Within the records below is a range that opens at the line with "use the technology." and closes at the line with "we do certifications". Return that range word for word, both ends included, and only that range.

(Saved data entries)
┄┄┄┄┄┄┄┄┄┄

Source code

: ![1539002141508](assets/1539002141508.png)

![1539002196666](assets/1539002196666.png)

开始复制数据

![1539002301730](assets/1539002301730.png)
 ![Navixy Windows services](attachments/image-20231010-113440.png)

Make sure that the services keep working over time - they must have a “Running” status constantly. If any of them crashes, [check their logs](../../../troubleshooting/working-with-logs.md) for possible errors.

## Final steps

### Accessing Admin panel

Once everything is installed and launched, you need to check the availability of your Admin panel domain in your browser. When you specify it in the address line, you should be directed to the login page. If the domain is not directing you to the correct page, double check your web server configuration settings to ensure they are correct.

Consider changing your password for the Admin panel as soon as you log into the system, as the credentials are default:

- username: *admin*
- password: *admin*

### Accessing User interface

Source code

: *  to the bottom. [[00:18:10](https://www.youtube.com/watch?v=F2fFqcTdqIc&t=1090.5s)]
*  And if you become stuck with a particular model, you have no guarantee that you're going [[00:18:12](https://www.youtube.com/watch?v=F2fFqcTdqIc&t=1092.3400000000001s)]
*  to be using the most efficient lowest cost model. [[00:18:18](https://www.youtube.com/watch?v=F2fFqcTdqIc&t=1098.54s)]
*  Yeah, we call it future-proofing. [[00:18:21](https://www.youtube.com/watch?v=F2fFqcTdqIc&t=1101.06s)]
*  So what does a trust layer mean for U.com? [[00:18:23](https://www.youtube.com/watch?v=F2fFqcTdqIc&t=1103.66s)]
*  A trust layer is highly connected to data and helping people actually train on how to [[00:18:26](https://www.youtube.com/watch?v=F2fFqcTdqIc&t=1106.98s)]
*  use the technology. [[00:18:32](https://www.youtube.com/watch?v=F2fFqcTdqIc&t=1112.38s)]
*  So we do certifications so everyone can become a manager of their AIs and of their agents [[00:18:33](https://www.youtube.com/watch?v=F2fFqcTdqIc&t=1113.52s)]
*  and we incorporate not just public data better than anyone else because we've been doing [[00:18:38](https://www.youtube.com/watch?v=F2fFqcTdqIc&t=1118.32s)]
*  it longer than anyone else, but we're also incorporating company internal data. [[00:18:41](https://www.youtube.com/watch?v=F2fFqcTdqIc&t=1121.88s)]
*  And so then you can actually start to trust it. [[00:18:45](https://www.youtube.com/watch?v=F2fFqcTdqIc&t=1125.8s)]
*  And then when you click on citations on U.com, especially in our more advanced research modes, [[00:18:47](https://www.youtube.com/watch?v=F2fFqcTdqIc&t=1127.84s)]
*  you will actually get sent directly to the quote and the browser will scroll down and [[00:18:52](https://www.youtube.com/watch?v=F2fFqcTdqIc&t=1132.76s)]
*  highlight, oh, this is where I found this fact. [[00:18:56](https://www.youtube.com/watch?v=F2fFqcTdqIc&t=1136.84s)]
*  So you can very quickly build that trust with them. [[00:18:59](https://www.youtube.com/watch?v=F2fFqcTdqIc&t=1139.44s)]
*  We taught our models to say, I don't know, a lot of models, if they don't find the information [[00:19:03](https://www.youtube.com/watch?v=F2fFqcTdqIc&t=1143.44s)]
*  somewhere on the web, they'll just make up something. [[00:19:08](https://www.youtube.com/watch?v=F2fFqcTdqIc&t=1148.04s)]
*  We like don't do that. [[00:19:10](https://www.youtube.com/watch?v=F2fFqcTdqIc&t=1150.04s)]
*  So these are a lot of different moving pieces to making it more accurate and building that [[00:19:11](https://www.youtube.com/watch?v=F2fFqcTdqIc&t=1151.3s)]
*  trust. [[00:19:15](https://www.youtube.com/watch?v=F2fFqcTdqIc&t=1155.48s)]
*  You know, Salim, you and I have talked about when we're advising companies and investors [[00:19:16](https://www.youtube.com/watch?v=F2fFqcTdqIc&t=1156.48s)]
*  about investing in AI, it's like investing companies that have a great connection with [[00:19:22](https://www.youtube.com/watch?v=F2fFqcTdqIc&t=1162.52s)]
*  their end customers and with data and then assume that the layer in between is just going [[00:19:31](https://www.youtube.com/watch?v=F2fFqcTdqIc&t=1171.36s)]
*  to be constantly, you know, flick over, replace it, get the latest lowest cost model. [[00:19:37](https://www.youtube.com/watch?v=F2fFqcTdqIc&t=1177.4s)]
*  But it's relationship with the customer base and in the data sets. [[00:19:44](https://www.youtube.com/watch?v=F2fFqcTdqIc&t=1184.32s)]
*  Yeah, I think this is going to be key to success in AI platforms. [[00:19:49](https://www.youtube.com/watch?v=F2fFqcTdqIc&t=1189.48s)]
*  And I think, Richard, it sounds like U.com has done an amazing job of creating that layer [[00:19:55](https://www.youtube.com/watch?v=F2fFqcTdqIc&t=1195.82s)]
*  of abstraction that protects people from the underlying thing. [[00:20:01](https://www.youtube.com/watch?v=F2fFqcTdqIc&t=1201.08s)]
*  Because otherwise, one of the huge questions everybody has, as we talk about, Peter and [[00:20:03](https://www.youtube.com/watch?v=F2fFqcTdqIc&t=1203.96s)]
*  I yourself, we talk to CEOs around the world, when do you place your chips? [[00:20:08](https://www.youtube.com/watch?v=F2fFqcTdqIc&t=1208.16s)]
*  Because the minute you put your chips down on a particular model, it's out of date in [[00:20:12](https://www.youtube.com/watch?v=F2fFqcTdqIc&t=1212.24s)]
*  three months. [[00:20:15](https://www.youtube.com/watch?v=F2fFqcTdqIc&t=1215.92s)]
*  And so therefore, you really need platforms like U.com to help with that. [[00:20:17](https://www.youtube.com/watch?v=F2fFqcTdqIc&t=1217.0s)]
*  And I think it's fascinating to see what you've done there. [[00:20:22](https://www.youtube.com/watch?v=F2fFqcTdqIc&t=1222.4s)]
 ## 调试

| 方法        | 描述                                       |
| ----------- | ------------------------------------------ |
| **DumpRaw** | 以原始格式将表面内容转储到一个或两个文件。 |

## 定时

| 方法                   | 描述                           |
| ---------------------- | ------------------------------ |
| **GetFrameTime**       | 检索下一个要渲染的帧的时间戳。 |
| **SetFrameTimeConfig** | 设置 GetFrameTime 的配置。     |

┄┄┄┄┄┄┄┄┄┄

* **Response below**:
*  use the technology. [[00:18:32](https://www.youtube.com/watch?v=F2fFqcTdqIc&t=1112.38s)]
*  So we do certifications so everyone can become a manager of their AIs and of their agents [[00:18:33](https://www.youtube.com/watch?v=F2fFqcTdqIc&t=1113.52s)]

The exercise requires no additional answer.